De RCT’s werden uitgevoerd in de setting van gezonde leefstijladviezen. Het op lange termijn aanhouden van gezonde leefstijlgewoonten en het onder controle houden van andere ASCVD-risicofactoren is een essentieel onderdeel van de inspanningen om het ASCVD-risico te verminderen.

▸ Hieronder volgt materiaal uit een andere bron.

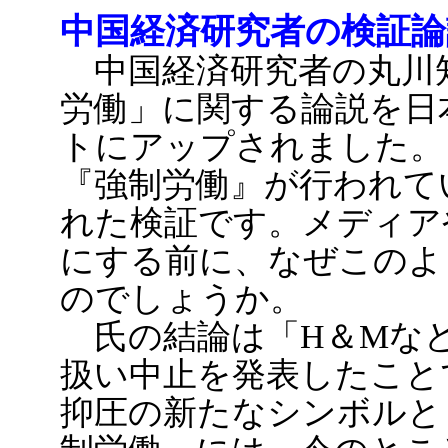
中国経済研究者の検証論
中国経済研究者の丸川
労働」に関する論説を日
トにアップされました
。
『強制労働』が行われて
れた検証です。メディア
にする前に、なぜこのよ
のでしょうか。
氏の結論は「H＆Mなど
扱い中止を発表したこと
抑圧の新たなシンボルと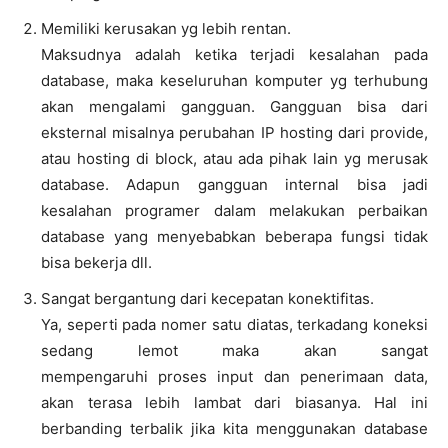
Memiliki kerusakan yg lebih rentan.
Maksudnya adalah ketika terjadi kesalahan pada
database, maka keseluruhan komputer yg terhubung
akan mengalami gangguan. Gangguan bisa dari
eksternal misalnya perubahan IP hosting dari provide,
atau hosting di block, atau ada pihak lain yg merusak
database. Adapun gangguan internal bisa jadi
kesalahan programer dalam melakukan perbaikan
database yang menyebabkan beberapa fungsi tidak
bisa bekerja dll.
Sangat bergantung dari kecepatan konektifitas.
Ya, seperti pada nomer satu diatas, terkadang koneksi
sedang lemot maka akan sangat
mempengaruhi proses input dan penerimaan data,
akan terasa lebih lambat dari biasanya. Hal ini
berbanding terbalik jika kita menggunakan database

Het cholesterolpanel onderschreef de aanbevelingen van de AHA/ACC-richtlijn van 2013 over leefstijlbeheer om het cardiovasculaire risico te verminderen .

– Gebruik statinetherapie om het ASCVD-risico te verminderen bij degenen die er het meeste baat bij hebben

Sterk RCT-bewijs ondersteunt een nettovoordeel van statinetherapie bij personen met klinisch ASCVD (secundaire preventie), en in drie groepen personen zonder klinisch ASCVD (primaire preventie), leeftijd ≥21 jaar met LDL-C ≥190 mg/dl, diabetes tussen 40-75 jaar of ≥7,5% 10-jaars ASCVD-risico tussen 40-75 jaar met LDL-C 70-189 mg/dl. Matig bewijs ondersteunt het gebruik van een statine voor primaire preventie bij mensen met 5- <7,5% 10-jaars ASCVD-risico in de leeftijd van 40-75 jaar met LDL-C 70-189 mg/dl. Statinetherapie kan ook worden overwogen bij personen die niet aan deze criteria voldoen indien er andere aanwijzingen zijn voor een verhoogd ASCVD-risico. Voor degenen bij wie een op risico gebaseerde beslissing onduidelijk is, kunnen een LDL-C ≥160 mg/dl, familieanamnese van vroegtijdige ASCVD (eerstegraads mannelijke familieleden voor de leeftijd van 55 jaar of vrouwelijke familieleden voor de leeftijd van 65 jaar), hoog levenslang ASCVD-risico, verhoogd coronair arterieel calcium, hooggevoelig CRP ≥2 mg/l of een enkel-brachiale index <0,9 wijzen op een verhoogd ASCVD-risico. Statines mogen niet routinematig worden gestart bij personen met hartfalen van de New York Heart Association (NYHA) klasse II-IV, of bij personen die onderhoudshemodialyse krijgen, vanwege een gebrek aan een risicobeperkend voordeel voor ASCVD.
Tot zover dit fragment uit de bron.